Edwin Black is used to audiences leaving his presentations in shock and sometimes even in tears.
“They’re stunned, they’re torn apart, they’re tearful,” said the investigative author, who is scheduled to speak at the UNLV Boyd School of Law on Nov. 13.
Black will present findings from his book, “IBM and the Holocaust,” that tie together one of America’s largest corporations and the mass murder of six million European Jews during World War II.
“The book chronicles how IBM directly from its New York offices and its subsidiaries co-planned and co-organized all phases of the Holocaust. It was done through the resources of IBM’s technology,” he said.
Black asserts that IBM one by one custom-designed complex solutions that Adolf Hitler and his supporters could use in everything from efficiently identifying Jews in censuses and registrations to running railroads and organizing concentration camp slave labor.
“The Holocaust that we know would have always been, even without IBM; but the mass numbers that we saw were IBM’s accomplishment,” Black said.
“IBM and the Holocaust,” released in 2001, quickly became a New York Times bestseller and reached international acclaim. Today, Brad Pitt is rumored to be working on a movie based on the book. The 2012 expanded edition of the book offers 32 pages of new photographic and document evidence.

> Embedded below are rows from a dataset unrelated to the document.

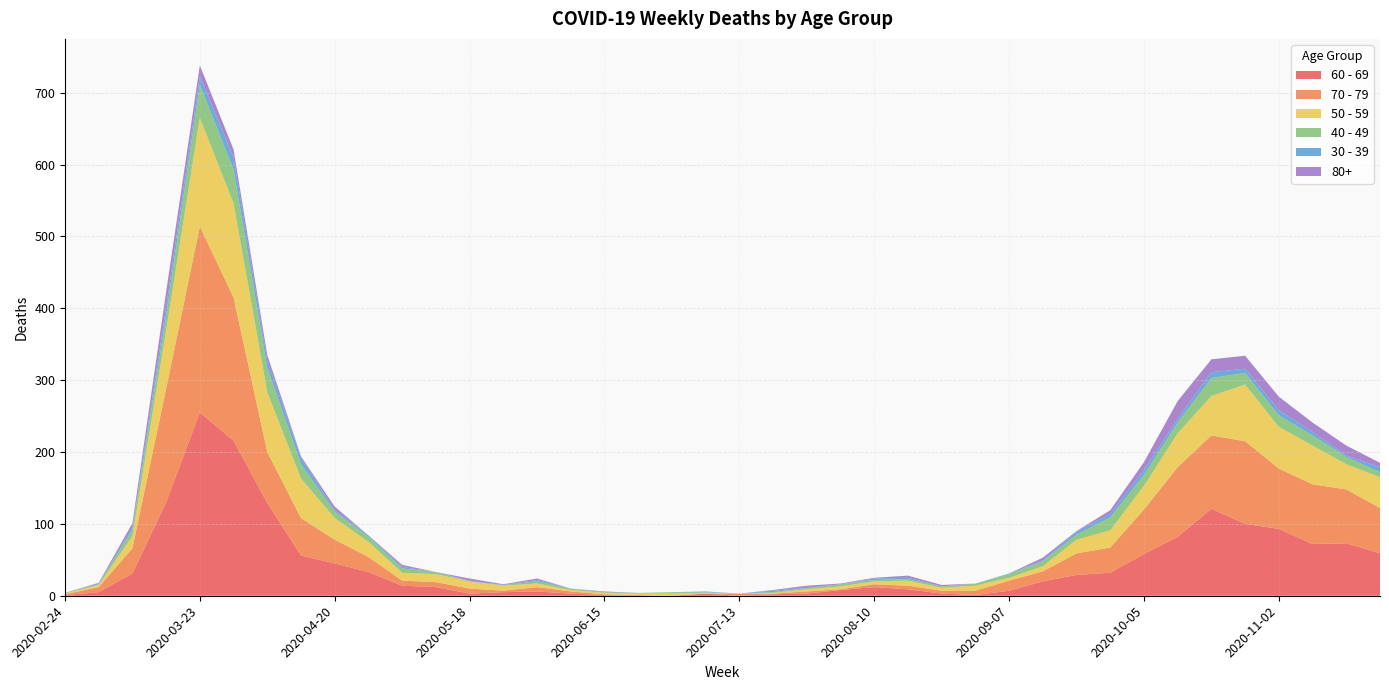

Reading left to right, list all the values displayed in this chart.

60 - 69: 1	5	31	130	255	216	129	56	45	33	14	12	3	5	6	3	1	0	0	3	0	2	3	8	12	9	3	1	7	20	29	32	58	82	121	100	93	72	73	59
70 - 79: 1	7	35	158	259	199	71	52	33	21	7	7	7	2	6	3	1	1	0	0	3	1	3	1	4	5	4	6	14	14	30	35	62	97	102	115	84	83	75	63
50 - 59: 1	3	17	81	151	131	83	55	30	21	11	11	10	7	5	2	2	2	3	1	0	1	3	4	4	7	4	7	4	7	19	24	33	47	55	79	58	54	35	43
40 - 49: 1	1	9	21	46	47	34	20	9	7	6	3	0	1	3	2	1	1	2	1	0	1	2	3	2	2	2	3	5	7	7	18	15	15	25	16	16	14	10	7
30 - 39: 0	1	3	12	12	17	10	9	2	2	2	0	1	0	2	0	0	0	0	1	0	2	0	0	2	2	0	0	1	1	4	5	7	5	8	6	7	5	2	7
80+: 0	1	6	21	15	11	8	2	5	0	3	0	3	1	2	0	1	0	0	0	0	1	3	1	1	3	2	0	0	4	1	5	11	25	18	18	19	13	14	6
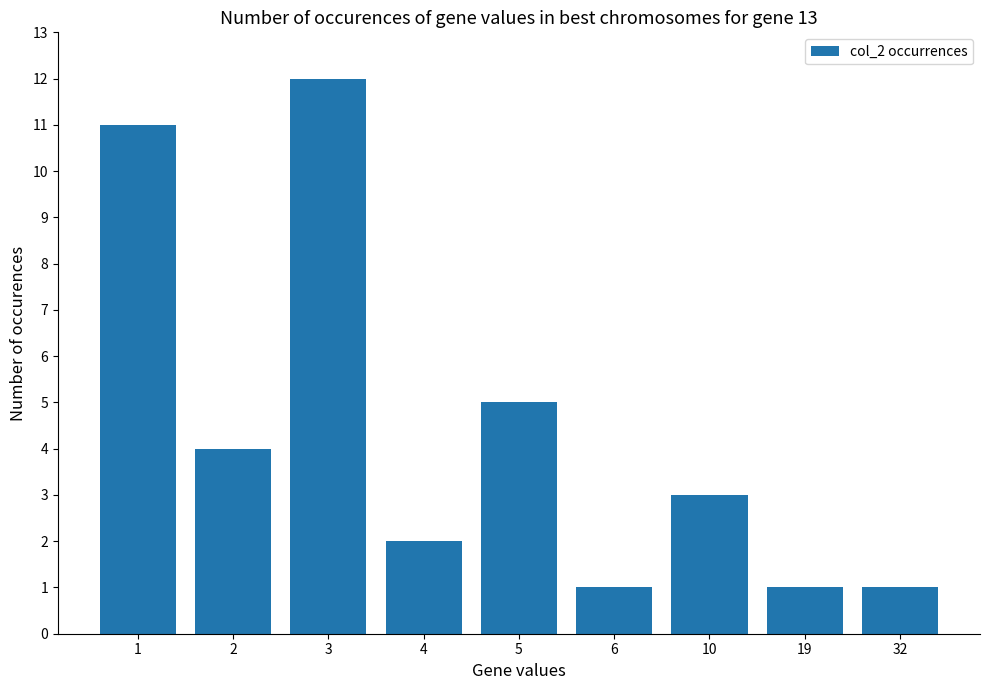

Reading left to right, list all the values displayed in this chart.

11	4	12	2	5	1	3	1	1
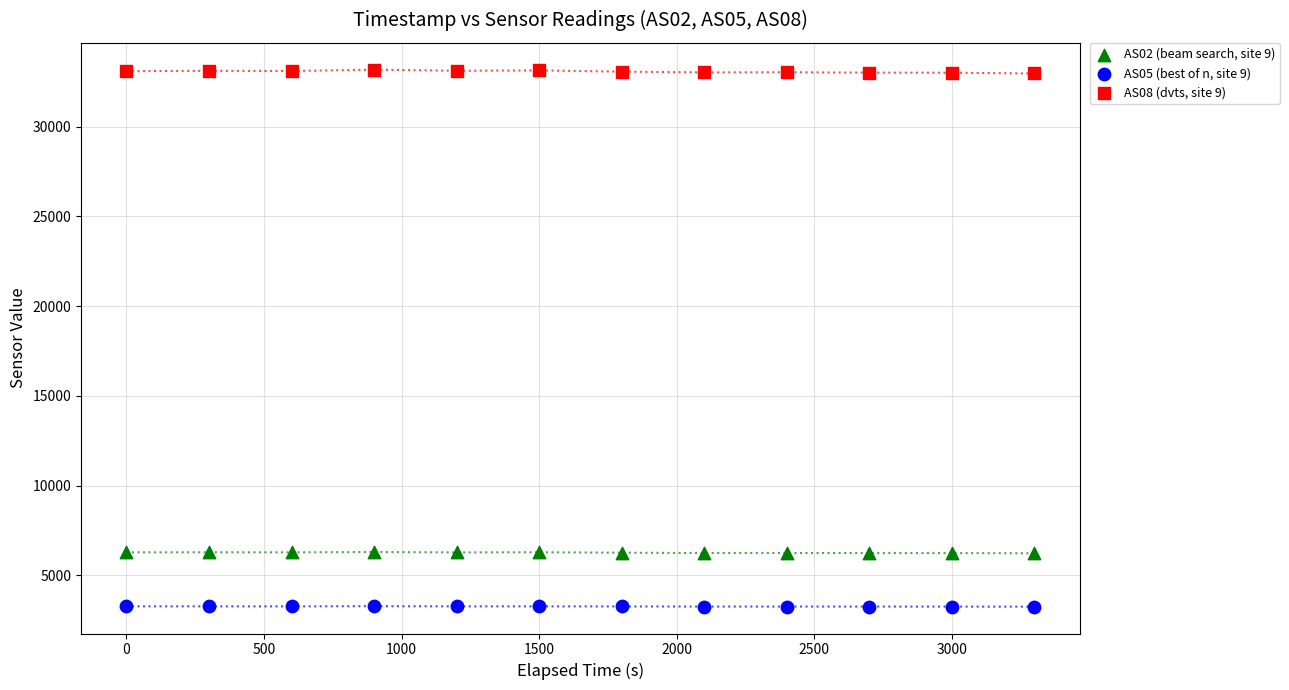

Which series reaches the maximum Y coordinate?

AS08 (dvts, site 9)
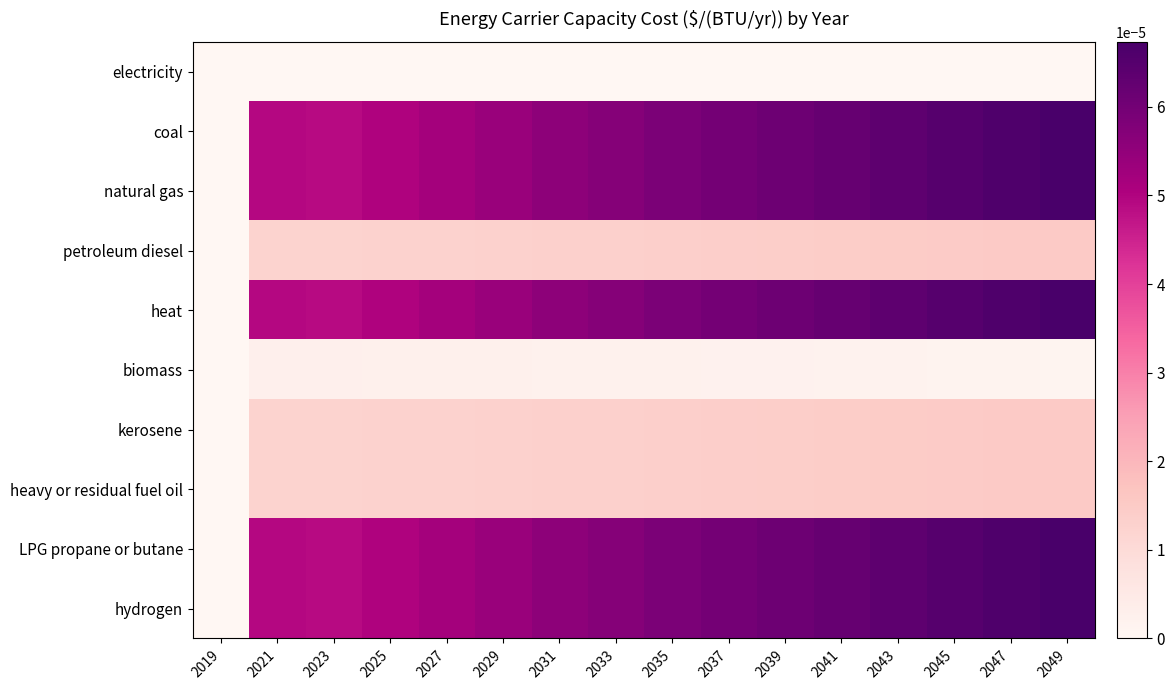

Which series changed the most between 2021 and 2033?

coal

“The new edition only deepens the documentation. So it becomes all the more impossible for IBM to deny its involvement,” said Black. “IBM believes silence is golden.”
The Nov. 13 event, which will take place inside the Thomas & Mack Moot Court, is co-sponsored by the UNLV College of Liberal Arts, the UNLV History Department, Phi Alpha Theta Psi Sigma, the UNLV Department of Communication Studies, American Association of Jewish Lawyers and Jurists, Scholars for Peace in the Middle East, State of California Center for the Study of the Holocaust, Jewish Virtual Library, The Auto Channel, History Network News, and Spero Forum with the participation of Temple Beth Sholom. The lecture is spearheaded by David Tanenhaus, James E. Rogers Professor of History and Law.
“What distinguishes Edwin Black is he asks questions that others don’t. His book provides a different perspective on the Holocaust,” Professor Tanenhaus said.
Black’s visit to UNLV will also include meetings with faculty members, lunch with students, a book signing, and question-and-answer session after the lecture.
“It’s a rare opportunity to hear from someone of his fame in such a small, intimate setting. That’s what makes this event so striking,” said Professor Tanenhaus. “He’s a dynamic speaker who’s capable of connecting with anyone in a crowd. He presents his findings to the general public, not just academics.”
Black says the event is a tribute to his past and a contribution to the future.
“My parents are both Holocaust survivors. I always thought it was my mission to not just remember the Holocaust, but explain it. So many people have explained the dimensions – how many people were killed, who the war criminals were. I decided to go beyond that,” he said. “When I make my presentations, it’s not just a commemoration and a chronicling. It’s a call that we must be vigilant for the next technology war crime that’s lurking around the corner.”